Please present the lines of the records as a Markdown table with the columns Row and Line. Start with the line containing "reference: median 0.099, box", go through the line containing "actual: median 0.098, box", number each row, and leave out blank lines.

◆ **Record set**
——

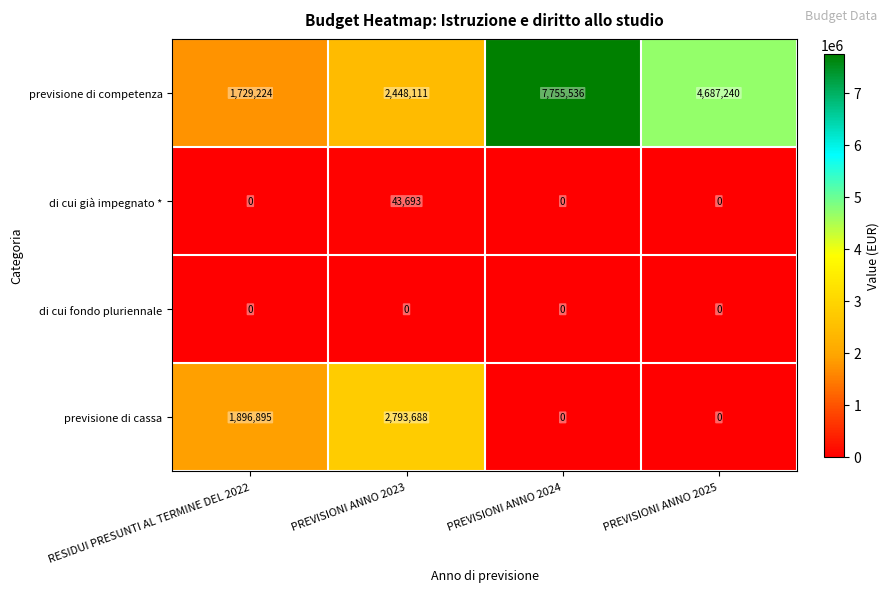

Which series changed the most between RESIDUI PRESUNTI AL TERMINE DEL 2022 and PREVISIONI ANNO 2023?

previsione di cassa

——

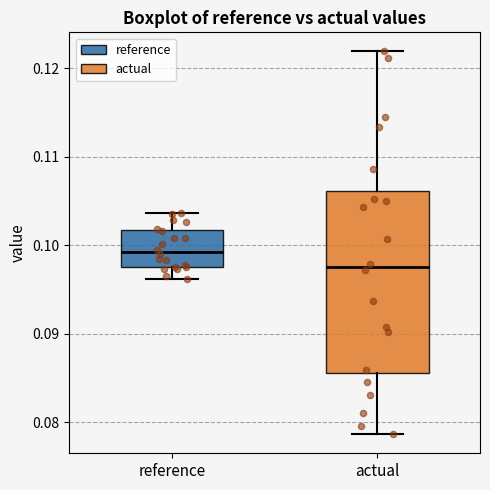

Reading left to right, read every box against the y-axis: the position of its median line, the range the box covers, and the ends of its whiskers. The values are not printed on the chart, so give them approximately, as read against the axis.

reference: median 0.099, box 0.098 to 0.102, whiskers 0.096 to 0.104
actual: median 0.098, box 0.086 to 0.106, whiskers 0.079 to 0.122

——

◆ **Answer box**
| Row | Line |
|---|---|
| 1 | reference: median 0.099, box 0.098 to 0.102, whiskers 0.096 to 0.104 |
| 2 | actual: median 0.098, box 0.086 to 0.106, whiskers 0.079 to 0.122 |